== Required work ==
Reproduce the section of the text on chlorothalonil drift in Minnesota word for word, from "The investigation was" up to and including "the monitoring period.".

== Selected extract ==
—————
A recent article in the Star Tribune, a Minnesota newspaper, highlights two related risks of pesticide applications – drift and volatilization. The article doesn’t deal with invasive species, and the chemical of concern is a fungicide, not an herbicide. Nevertheless, the article does point out the importance of controlling drift and volatilization from pesticide applications – which of course are commonly used to control invasive species.
The investigation was spearheaded by the Pesticide Action Network (PAN) and concerned the use of the fungicide chlorothalonil on potato crops. In an effort coordinated by PAN, residents near potato fields in northwestern Minnesota set up and checked 19 monitors at schools, in yards, and on porches. The monitoring revealed low concentrations of the fungicide in the air in and around the town of Perham, Minnesota, 68 percent of the time during the monitoring period.
One troubling aspect is that the concentrations of the fungicide in the air appear to have resulted from legal applications of the fungicide according to Linda Wells, the Midwest Coordinator for PAN of North America. It appears therefore that the chlorothalonil moved off-site some time after application such as by volatilization, i.e., the fungicide changed to a gas after application. This is concerning because it may be hard to correct the problem.
The United States Environmental Protection Agency (EPA) is currently reviewing health risks from the inhalation of chlorothalonil. In addition, EPA’s Office of Research and Development has launched a research program to assess Drift Reduction Technology.
However, until EPA acts, officials at the Minnesota Department of Agriculture, indicate there are few options. This is troubling since Minnesota state health officials find the data credible. The Star Tribune article quotes Rita Messing, a toxicologist with the Minnesota Department of Health’s division of environmental health who is familiar with the findings. Messing says “We are inclined to believe it until there is other data that is better.”
—————
== Entries shown ==
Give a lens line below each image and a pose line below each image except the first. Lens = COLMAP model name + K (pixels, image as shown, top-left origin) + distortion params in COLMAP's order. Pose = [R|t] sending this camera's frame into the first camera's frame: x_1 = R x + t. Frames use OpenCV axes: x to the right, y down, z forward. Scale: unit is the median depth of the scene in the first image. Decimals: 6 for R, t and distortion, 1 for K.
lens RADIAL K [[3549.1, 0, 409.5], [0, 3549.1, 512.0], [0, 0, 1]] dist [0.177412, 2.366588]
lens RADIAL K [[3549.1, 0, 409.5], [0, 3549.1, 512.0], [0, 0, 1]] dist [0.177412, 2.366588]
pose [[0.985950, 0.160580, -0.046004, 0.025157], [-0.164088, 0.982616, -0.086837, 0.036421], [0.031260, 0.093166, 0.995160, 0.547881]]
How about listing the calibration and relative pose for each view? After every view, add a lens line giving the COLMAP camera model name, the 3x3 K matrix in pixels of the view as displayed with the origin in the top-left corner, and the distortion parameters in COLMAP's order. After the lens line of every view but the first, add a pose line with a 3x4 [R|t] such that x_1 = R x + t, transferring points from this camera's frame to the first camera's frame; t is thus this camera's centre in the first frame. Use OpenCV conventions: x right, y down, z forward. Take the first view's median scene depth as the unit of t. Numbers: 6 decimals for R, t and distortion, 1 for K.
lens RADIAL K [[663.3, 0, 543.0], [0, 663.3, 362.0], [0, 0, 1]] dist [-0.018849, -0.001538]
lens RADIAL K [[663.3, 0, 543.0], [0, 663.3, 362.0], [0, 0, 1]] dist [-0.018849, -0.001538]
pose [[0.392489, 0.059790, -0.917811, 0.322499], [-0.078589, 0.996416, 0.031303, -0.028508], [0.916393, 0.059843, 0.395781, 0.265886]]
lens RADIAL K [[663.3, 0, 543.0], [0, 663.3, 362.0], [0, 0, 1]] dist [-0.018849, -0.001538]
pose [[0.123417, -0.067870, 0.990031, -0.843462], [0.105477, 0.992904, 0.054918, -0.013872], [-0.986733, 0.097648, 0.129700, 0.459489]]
—————
== Answer for this exercise ==
The investigation was spearheaded by the Pesticide Action Network (PAN) and concerned the use of the fungicide chlorothalonil on potato crops. In an effort coordinated by PAN, residents near potato fields in northwestern Minnesota set up and checked 19 monitors at schools, in yards, and on porches. The monitoring revealed low concentrations of the fungicide in the air in and around the town of Perham, Minnesota, 68 percent of the time during the monitoring period.